La restaurazione non risparmia populisti e antipopulisti. Il Gf 2023 cita e ricorda la prima edizione del programma, precedente al sovvertimento dei canoni della partecipazione alla vita pubblica

Nel 2023 si compie la restaurazione, le persone normali (parola da liberare dall’accezione vannacciana) non diventano più sindache di Roma o ministri o presidenti del Consiglio o loro portavoce con poteri estesi, ma vanno a competere al “Grande fratello”. Vanno, cioè, a rappresentare nel luogo deputato la loro normalità (anche il sostantivo va devannacciato) e a metterla un po’ simpaticamente in discussione, portandosi appresso quelle che ora si chiamano storie, cioè le loro esperienze, aspirazioni e frustrazioni e i tratti caratteriali, gli affetti e i desideri. La restaurazione è piena anche nello stile, secondo l’intento programmatico di superamento del cosiddetto trash, perché questo Gf 2023 cita e ricorda la prima edizione del programma, precedente ai moti populisti e al sovvertimento dei canoni della partecipazione alla vita pubblica.

 

E il ritorno allo statuto televisivo e politico non è smentito ma è reso più significativo dalla carriera di un Rocco Casalino, partito come normale ingegnere al primo Gf e poi diventato comunicatore e capo delle relazioni di un presidente del consiglio per caso. Casalino, a restaurazione avvenuta, resta come una specie di zombie politico, sia detto con rispetto, o come quelle specie animali sottrattesi per qualche strana circostanza alla selezione darwiniana e sopravvissute con caratteristiche morfologiche e comportamentali non più intonate al mondo circostante.
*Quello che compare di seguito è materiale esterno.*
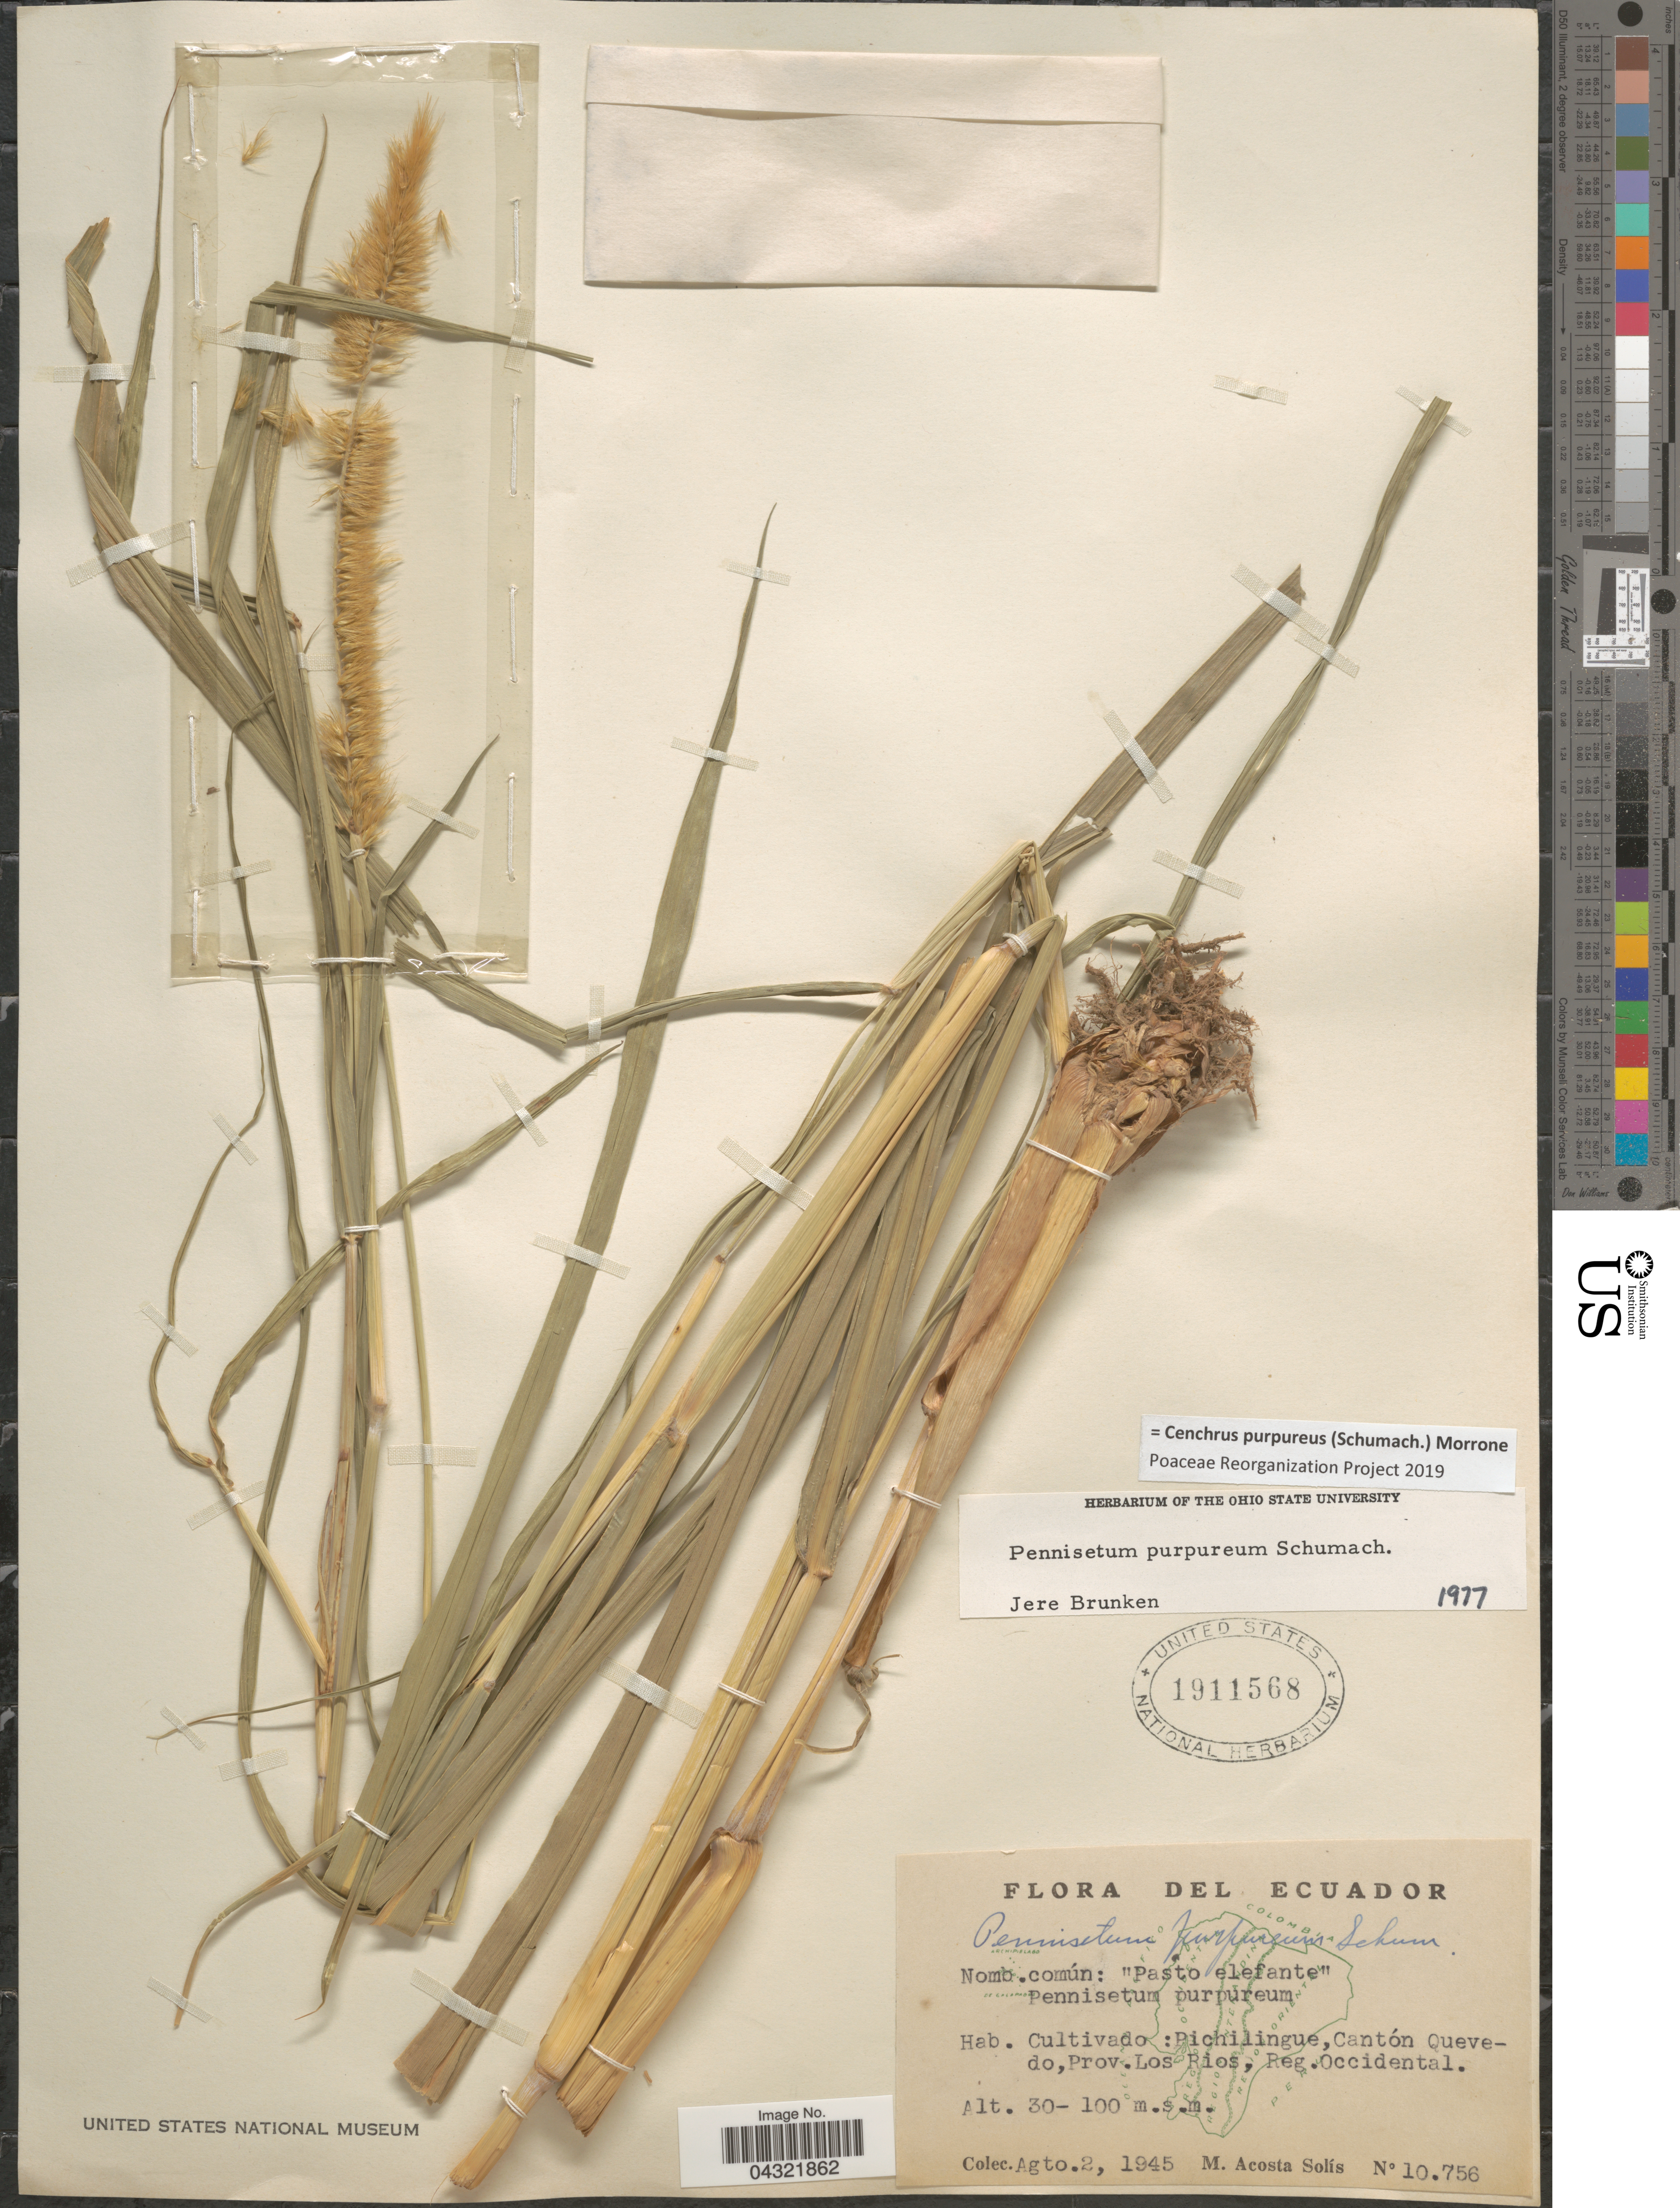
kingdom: Plantae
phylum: Tracheophyta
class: Liliopsida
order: Poales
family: Poaceae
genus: Cenchrus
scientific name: Cenchrus purpureus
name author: (Schumach.) Morrone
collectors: M. Acosta Solis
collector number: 10756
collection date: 1945-08-02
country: Ecuador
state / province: Los Ríos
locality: Cultivado: Pichilingue, Cantón Quevedo, Reg. Occidental.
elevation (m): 30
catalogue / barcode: US 1911568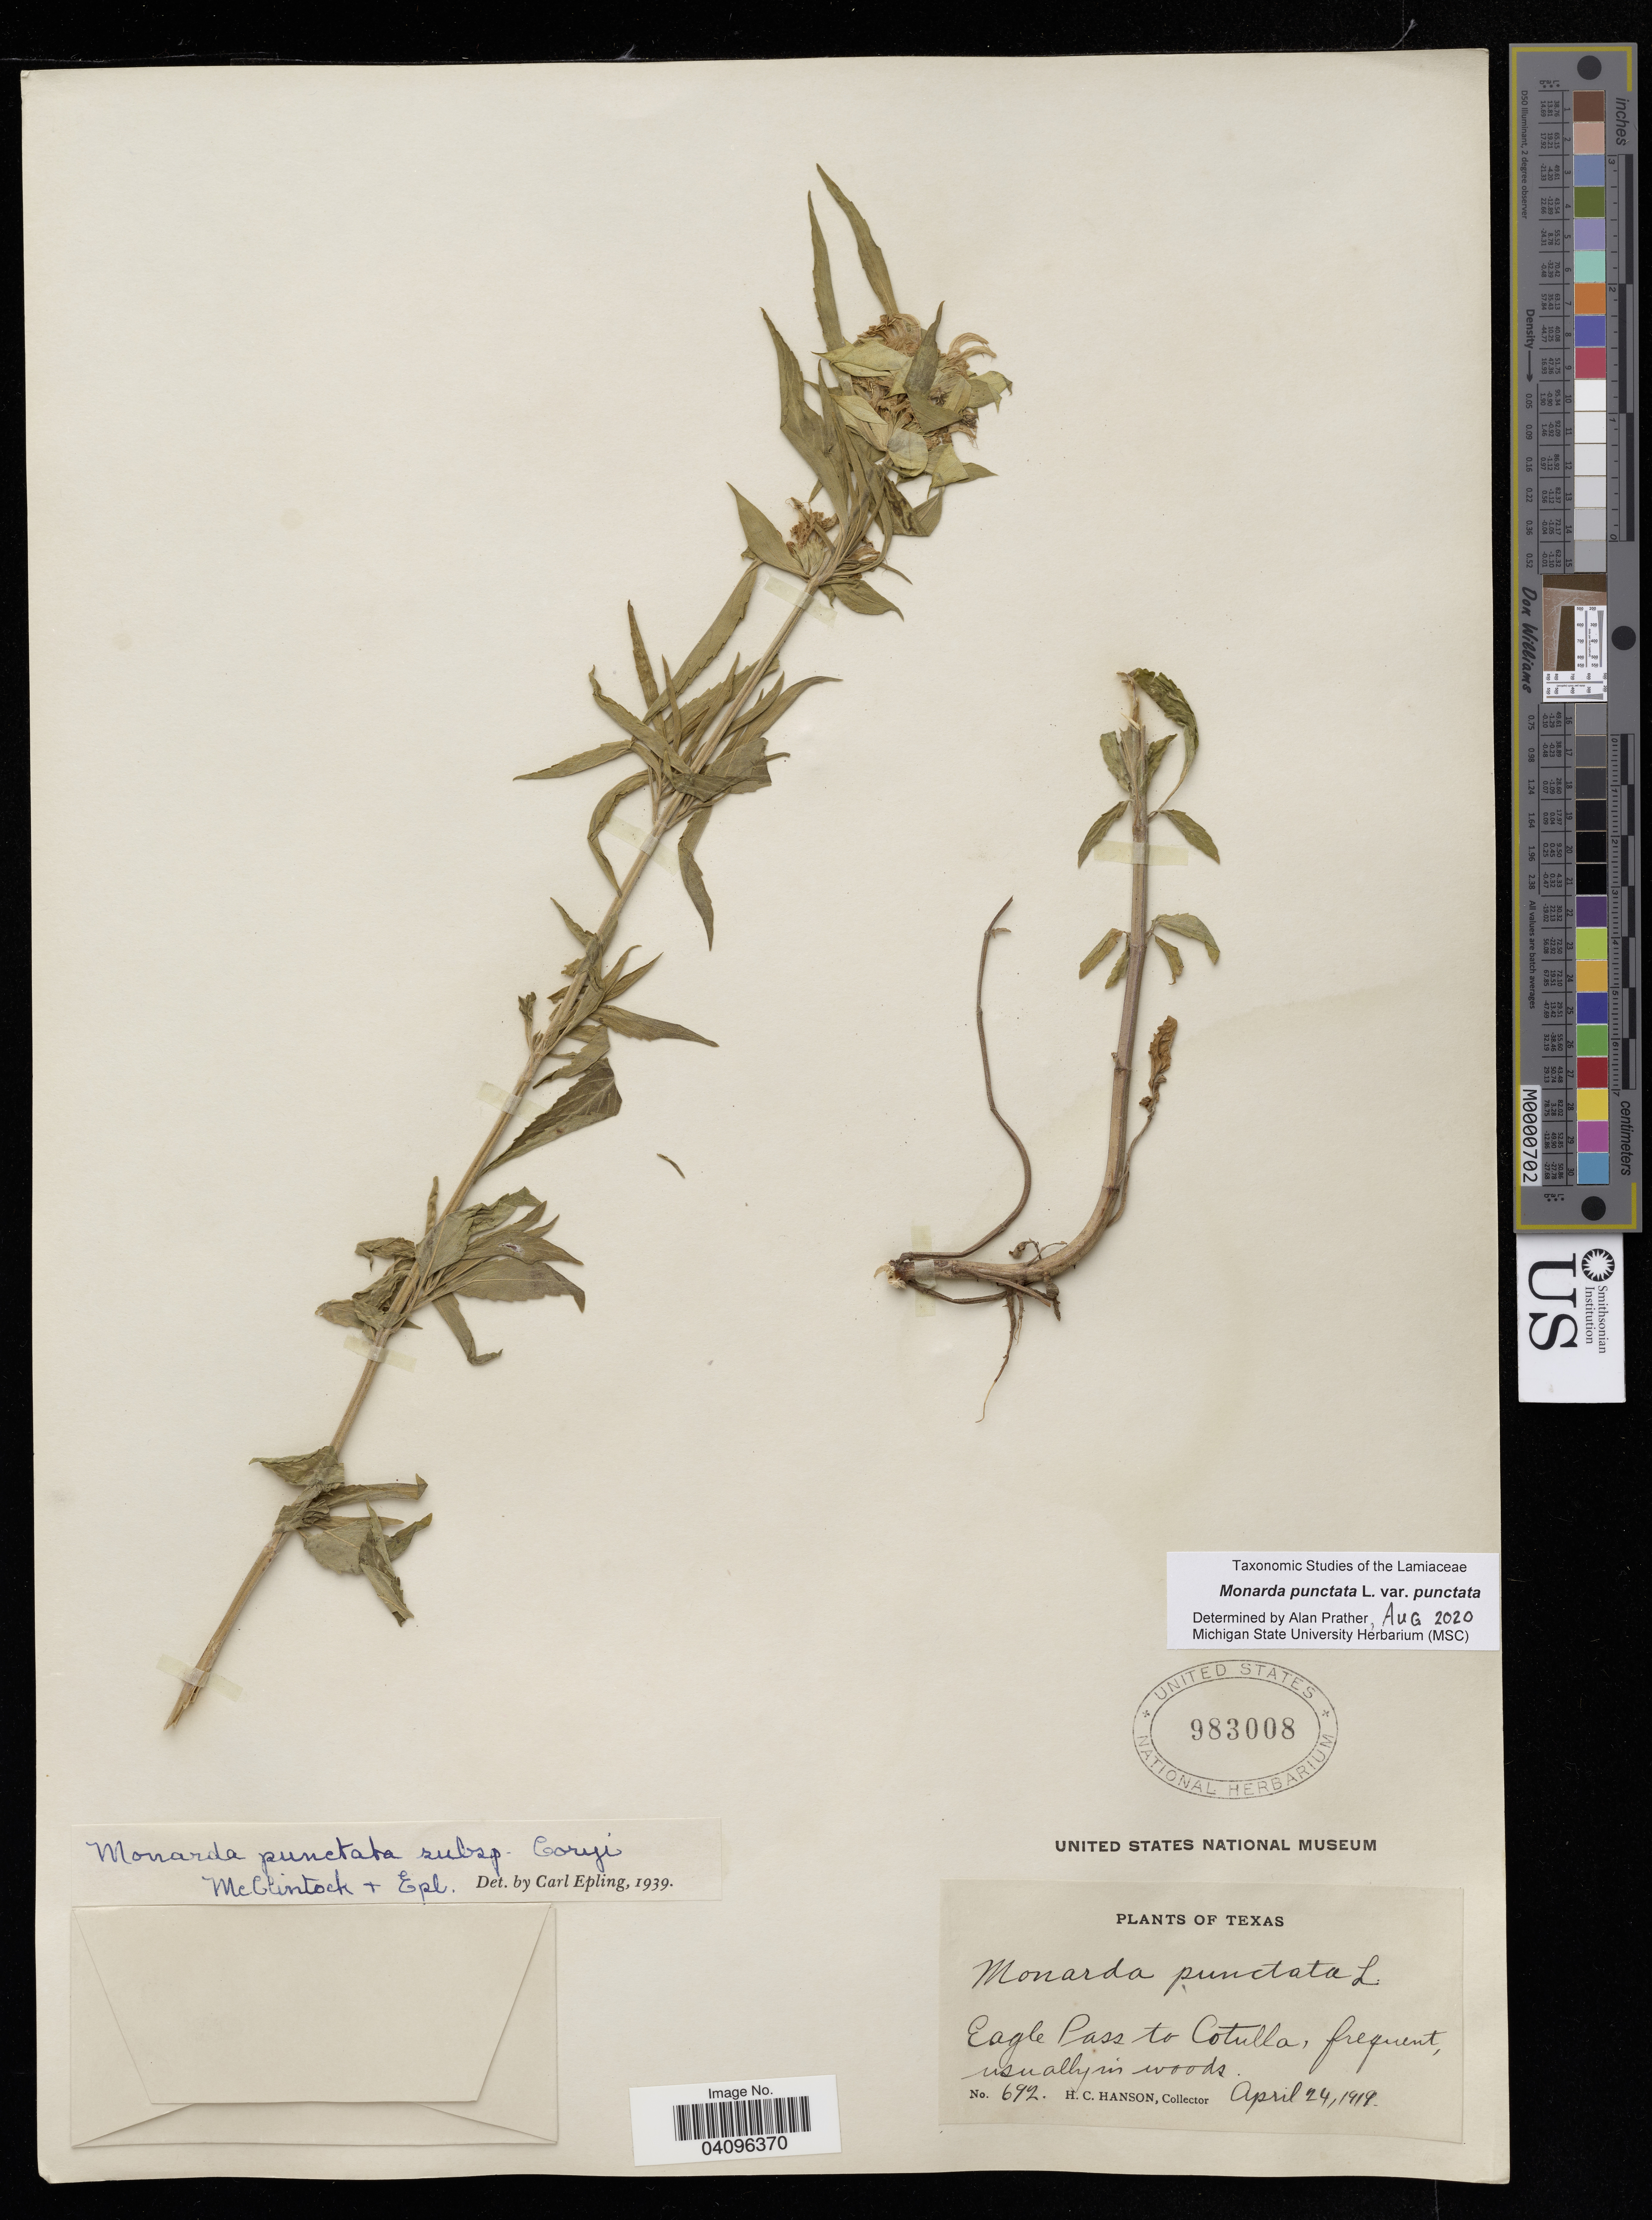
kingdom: Plantae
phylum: Tracheophyta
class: Magnoliopsida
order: Lamiales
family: Lamiaceae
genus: Monarda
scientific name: Monarda punctata var. punctata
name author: L.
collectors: H. Hanson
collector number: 692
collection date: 1919-04-24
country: United States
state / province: Texas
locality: Eagle Pass to Cotulla.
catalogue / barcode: US 983008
Anche per queste ragioni non è certo lui l’oggetto di questa cronaca e di questa analisi. I nuovi ingressi nella casa del Gf appena inaugurata sono, invece, loro sì, al centro dell’attenzione. Perché nella foga restauratrice danno una sistemata sia al populismo sia alla versione più becera dell’antipopulismo. I giovani normali presenti non sono addivanati, secondo la lettura dell’antipopulismo (quando con cialtroneria pari a quella degli abolitori della povertà si attaccava l’idea del reddito di cittadinanza), ma si alzano presto per fare il macellaio, l’operaia, il bidello. Oppure si laureano in tempo in ingegneria o tentano legittimamente strade nello spettacolo, nell’arte, o si danno da fare per mandare avanti un ristorante con creatività ma resistendo alla bulimia.

 

I vip sono un residuo della fase di declino del programma. Quando, imperante il potere populista, il vip era ridicolizzato non solo dalla sigla definitoria ma anche dall’essere rinchiuso in quella casa, una miniaturizzazione della Versailles in cui segregare i nobili per togliere loro potere, a scontrarsi con altri colleghi per recuperare notorietà. Questa volta sono sì noti, ma nella loro vita hanno subìto qualche scivolone, che sia un caso da giustizia sportiva o che sia la riduzione improvvisa della visibilità, e anche loro, in definitiva, lavorano per una personale restaurazione. Si compete, certo, ma, almeno nel primo giorno, vige una certa cavalleresca armonia. E il Gf si rivela più al passo con i tempi e più politicamente rilevante di tutti i talk messi insieme. Nella casa non ci si strilla addosso e non si cerca di tacitare gli altri. Le liti arriveranno, certo, ma non sono più nello spirito del tempo. Il trash è tutto nei dibattiti rubricati come talk. Nella stessa sera del debutto del Gf 2023 si poteva vedere il tentativo di istigare allo scontro, alla parolaccia, come da vecchio modello autoriale delle peggiori isole dei peggiori grandi fratelli.

 

Con le maschere giornalistiche del meloniano o del leghista aizzate contro la commissione Ue in nome di un’ineffabile italianità, il tutto mentre Giorgia Meloni e Paolo Gentiloni lavoravano in realtà per ridurre gli attriti. Il Gf rappresentava il paese, il talk lo distorceva. Il primo era ottimista e fattivo, il secondo affondava nel nichilismo e nel trash. Vige, nella casa, una palpabile applicazione del criterio liberale di uguaglianza delle opportunità. E gli inquilini, secondo la felice definizione data quest’anno, sono ben guidati dall’egualitarismo cattivello di Alfonso Signorini, sempre pronto a dare riconoscendo la legittimità di un desiderio e a togliere fustigando l’eccesso di ambizione, e dall’egualitarismo signorile di Cesara Buonamici, capace di inquadrare debolezze e qualità concedendo sempre però a tutti un tratto di peerage (ah, un bidello? Delizioso) come usa nella migliore conversazione illuminata.